Im Kosovo-Konflikt 1999 allerdings gerieten Pazifismus und Antifaschismus in dramatischen Widerspruch zueinander: wer damals als Antifaschist den drohenden Völkermord verhindern wollte, musste einen Militäreinsatz zumindest tolerieren. Wer als Pazifist Waffengewalt ablehnte, musste einen Völkermord in Kauf nehmen. Billiger war eine politische Entscheidung nicht zu haben. Die Nato-Intervention im Kosovo verstieß gegen die UNO-Charta, weil kein Beschluss des Sicherheitsrates vorlag. Dennoch stimmte die UNO später gegen eine Verurteilung. Denn nur durch die Intervention war die Gefahr des Völkermordes gebannt worden. Der Widerspruch von Legalität und Legitimität deckte eine gravierende Lücke im Völkerrecht auf. Aus den vollendeten Völkermorden in Ruanda und Srebrenica sowie dem drohenden im Kosovo zog die UNO-Vollversammlung die Konsequenz und postulierte die „Responsibility to Protect“. Diese „Schutzverantwortung“ verlangt einzugreifen, notfalls militärisch, wenn ein Staat sein Gewaltmonopol missbraucht, um einen Teil seines Volkes auszulöschen.

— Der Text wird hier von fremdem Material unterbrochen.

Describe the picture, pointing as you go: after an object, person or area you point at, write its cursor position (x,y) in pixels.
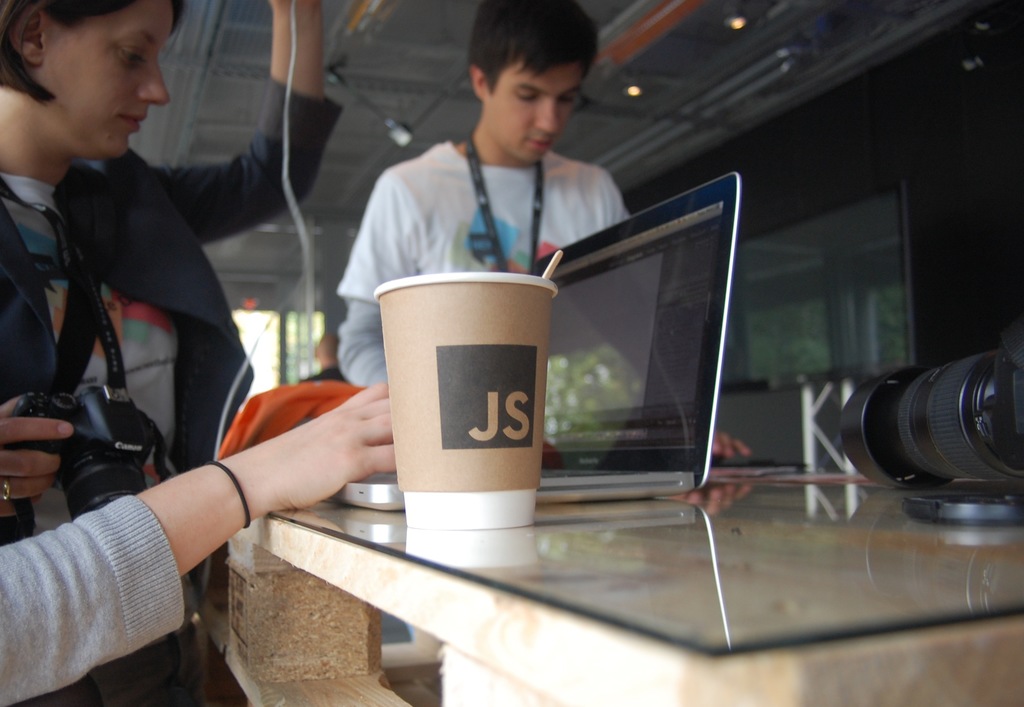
In this image I see a woman (14,160) and a man (375,364) and I can also the woman (207,183) is holding a camera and there is a table (333,623) in front (322,601) and there is laptop (394,498), a cup (515,310) and the camera lens (869,424). In the background (870,321) I can see a screen (900,358), the wall (1019,89) and the ceiling (350,182).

Der Glaube, pazifistische Ethik sei im Sinne einer überhistorischen Wahrheit immer und überall bruchlos gültig, erwies sich als fragwürdig. Das zeigt bereits ein Blick auf die Entwicklung dieser Idee. Früheren Pazifismen war eines gemeinsam: die individuelle Weigerung, in einem eskalierten internationalen Konflikt zur Waffe zu greifen, wäre zugleich die Lösung des Problems gewesen. Im Ersten Weltkrieg etwa gab es nicht eindeutig den Aggressor und das Opfer. Geldgierige Industrielle und ein dummdreister Adel auf allen Seiten trieben in ihrer menschenverachtenden Hybris mit schlafwandlerischer Sicherheit ganze Völkerschaften ins Verderben, allen voran die proletarischen Klassen. Verteidigung war kein Thema. „Die Waffen nieder!“, forderte die Pazifistin Bertha von Suttner. Eine Weigerung von Arbeitern, sich für die „hohen Herren“ abschlachten zu lassen, hätte zugleich das Problem gelöst; der Krieg wäre ausgefallen.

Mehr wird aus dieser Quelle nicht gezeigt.